_Task brief_
Each line below from the one containing "left knee: (19, 206)" through the one containing "left wrist: (110, 110)" is to be given again exactly, and no line outside that span.

_Entries provided_
━━━━━━━━━━━━━━━━

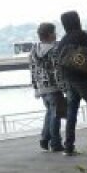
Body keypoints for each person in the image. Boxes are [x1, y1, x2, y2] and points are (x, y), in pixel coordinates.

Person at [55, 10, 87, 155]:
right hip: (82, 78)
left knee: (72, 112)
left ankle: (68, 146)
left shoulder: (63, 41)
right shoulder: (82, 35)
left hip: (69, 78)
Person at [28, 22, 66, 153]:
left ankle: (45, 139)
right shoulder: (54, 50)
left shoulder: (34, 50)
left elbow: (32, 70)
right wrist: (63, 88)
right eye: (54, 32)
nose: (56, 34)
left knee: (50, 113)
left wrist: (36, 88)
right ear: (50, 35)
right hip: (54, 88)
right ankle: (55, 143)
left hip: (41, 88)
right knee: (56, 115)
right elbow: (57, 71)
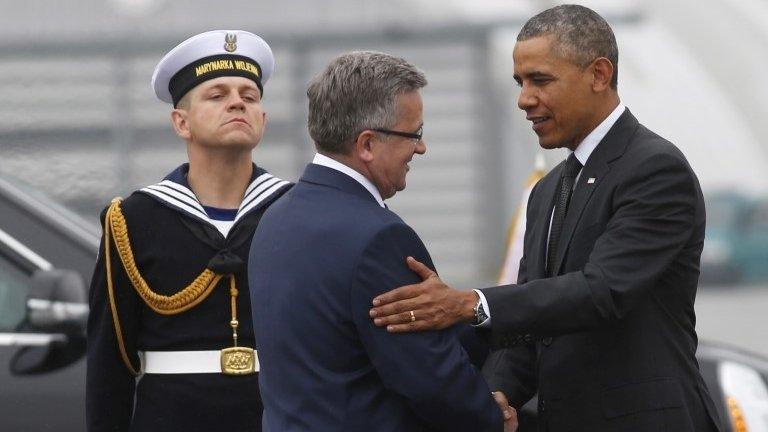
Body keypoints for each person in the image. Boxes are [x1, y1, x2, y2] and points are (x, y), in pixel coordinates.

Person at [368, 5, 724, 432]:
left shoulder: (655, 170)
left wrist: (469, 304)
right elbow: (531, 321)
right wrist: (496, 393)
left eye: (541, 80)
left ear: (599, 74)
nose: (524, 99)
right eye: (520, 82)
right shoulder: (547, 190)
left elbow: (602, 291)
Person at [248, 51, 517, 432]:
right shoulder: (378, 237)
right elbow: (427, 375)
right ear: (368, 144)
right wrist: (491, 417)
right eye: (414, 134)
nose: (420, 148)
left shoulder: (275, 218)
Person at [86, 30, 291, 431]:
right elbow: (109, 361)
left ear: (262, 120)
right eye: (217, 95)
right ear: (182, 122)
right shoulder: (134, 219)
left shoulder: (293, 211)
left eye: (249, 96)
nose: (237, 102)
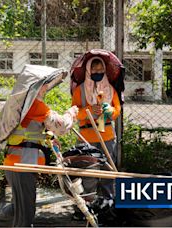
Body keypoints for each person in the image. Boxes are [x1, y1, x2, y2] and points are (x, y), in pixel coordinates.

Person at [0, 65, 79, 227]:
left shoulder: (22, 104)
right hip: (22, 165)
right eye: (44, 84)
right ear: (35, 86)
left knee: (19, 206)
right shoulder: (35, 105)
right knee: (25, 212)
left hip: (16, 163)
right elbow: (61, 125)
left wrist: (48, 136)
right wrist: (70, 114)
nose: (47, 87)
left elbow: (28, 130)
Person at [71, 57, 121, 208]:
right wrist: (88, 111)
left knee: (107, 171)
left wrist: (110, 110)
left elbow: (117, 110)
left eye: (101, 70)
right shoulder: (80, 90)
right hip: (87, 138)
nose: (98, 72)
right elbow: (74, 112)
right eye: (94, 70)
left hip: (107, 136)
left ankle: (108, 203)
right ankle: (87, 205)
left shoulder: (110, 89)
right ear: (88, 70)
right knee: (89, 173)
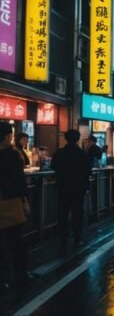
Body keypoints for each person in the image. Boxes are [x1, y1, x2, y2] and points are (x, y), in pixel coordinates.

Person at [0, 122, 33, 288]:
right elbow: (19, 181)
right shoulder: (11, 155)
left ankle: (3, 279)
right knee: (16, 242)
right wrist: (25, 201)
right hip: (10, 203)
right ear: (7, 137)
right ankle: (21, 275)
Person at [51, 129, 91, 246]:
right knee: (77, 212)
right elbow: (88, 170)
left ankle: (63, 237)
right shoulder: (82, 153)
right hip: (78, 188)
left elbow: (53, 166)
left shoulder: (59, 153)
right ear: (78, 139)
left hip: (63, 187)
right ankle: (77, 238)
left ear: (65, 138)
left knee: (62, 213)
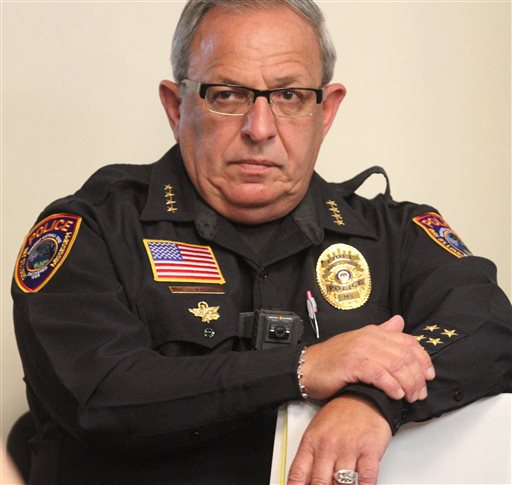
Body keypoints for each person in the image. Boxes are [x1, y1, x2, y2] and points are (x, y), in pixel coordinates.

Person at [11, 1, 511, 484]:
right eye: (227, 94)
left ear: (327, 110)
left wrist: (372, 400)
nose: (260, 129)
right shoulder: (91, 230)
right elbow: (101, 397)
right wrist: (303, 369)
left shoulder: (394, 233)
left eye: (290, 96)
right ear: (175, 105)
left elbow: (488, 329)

━━━━━━━━━━━━━━━━

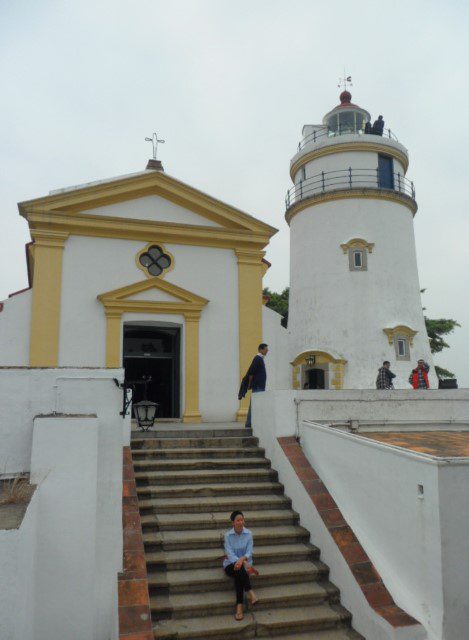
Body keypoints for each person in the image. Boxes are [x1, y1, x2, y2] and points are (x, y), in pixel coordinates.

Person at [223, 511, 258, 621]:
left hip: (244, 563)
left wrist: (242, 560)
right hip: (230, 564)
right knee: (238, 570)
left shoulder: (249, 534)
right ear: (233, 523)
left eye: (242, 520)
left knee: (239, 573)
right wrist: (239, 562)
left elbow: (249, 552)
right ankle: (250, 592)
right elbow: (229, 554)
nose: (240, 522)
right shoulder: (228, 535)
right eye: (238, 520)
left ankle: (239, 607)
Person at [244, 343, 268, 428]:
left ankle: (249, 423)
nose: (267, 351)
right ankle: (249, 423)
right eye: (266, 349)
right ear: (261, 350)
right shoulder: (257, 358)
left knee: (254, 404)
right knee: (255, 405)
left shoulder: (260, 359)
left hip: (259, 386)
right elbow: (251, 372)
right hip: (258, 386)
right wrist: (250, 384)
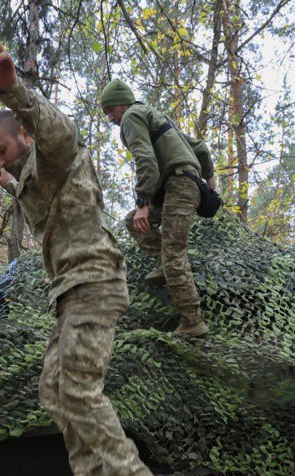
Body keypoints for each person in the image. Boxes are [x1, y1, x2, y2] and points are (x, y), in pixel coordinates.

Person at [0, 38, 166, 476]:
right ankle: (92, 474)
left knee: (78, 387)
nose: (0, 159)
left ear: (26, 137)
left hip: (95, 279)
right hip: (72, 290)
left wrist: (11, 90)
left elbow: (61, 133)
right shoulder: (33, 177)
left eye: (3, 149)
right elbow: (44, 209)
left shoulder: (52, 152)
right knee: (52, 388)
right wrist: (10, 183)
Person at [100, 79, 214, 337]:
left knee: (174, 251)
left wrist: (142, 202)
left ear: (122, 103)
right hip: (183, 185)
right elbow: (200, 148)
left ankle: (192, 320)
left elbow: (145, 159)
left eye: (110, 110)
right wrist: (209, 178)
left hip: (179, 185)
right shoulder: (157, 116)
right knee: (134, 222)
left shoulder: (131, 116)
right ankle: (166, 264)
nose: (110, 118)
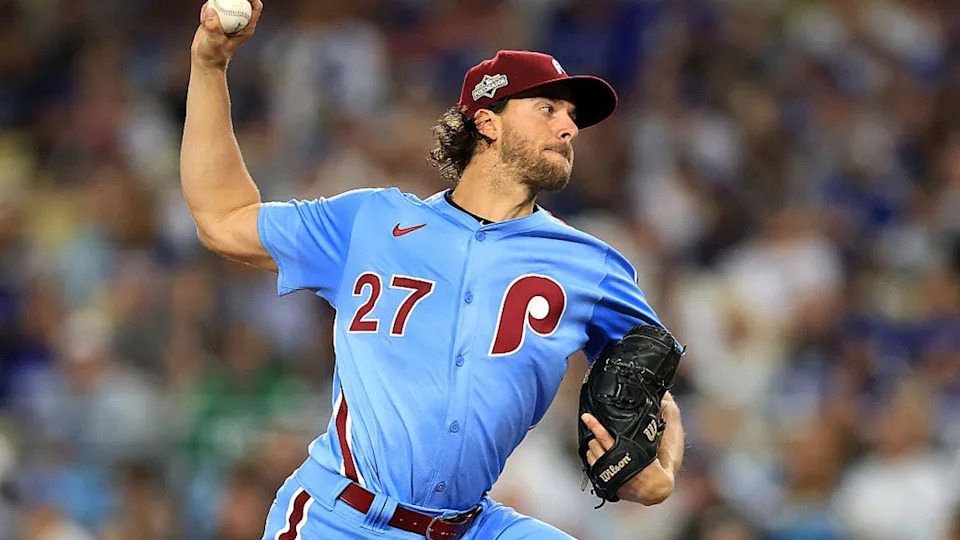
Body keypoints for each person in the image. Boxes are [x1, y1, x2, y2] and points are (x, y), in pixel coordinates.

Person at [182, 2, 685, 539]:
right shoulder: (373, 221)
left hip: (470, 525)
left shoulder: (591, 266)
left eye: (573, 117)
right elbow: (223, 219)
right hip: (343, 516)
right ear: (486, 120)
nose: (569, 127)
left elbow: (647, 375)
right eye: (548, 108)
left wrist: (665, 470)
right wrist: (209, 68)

━━━━━━━━━━━━━━━━

_Answer area_
left knee: (19, 206)
right shoulder: (35, 105)
right knee: (25, 212)
left hip: (16, 163)
right elbow: (61, 125)
left wrist: (48, 136)
right wrist: (70, 114)
nose: (47, 87)
left elbow: (28, 130)
Person at [71, 57, 121, 208]:
right wrist: (88, 111)
left knee: (107, 171)
left wrist: (110, 110)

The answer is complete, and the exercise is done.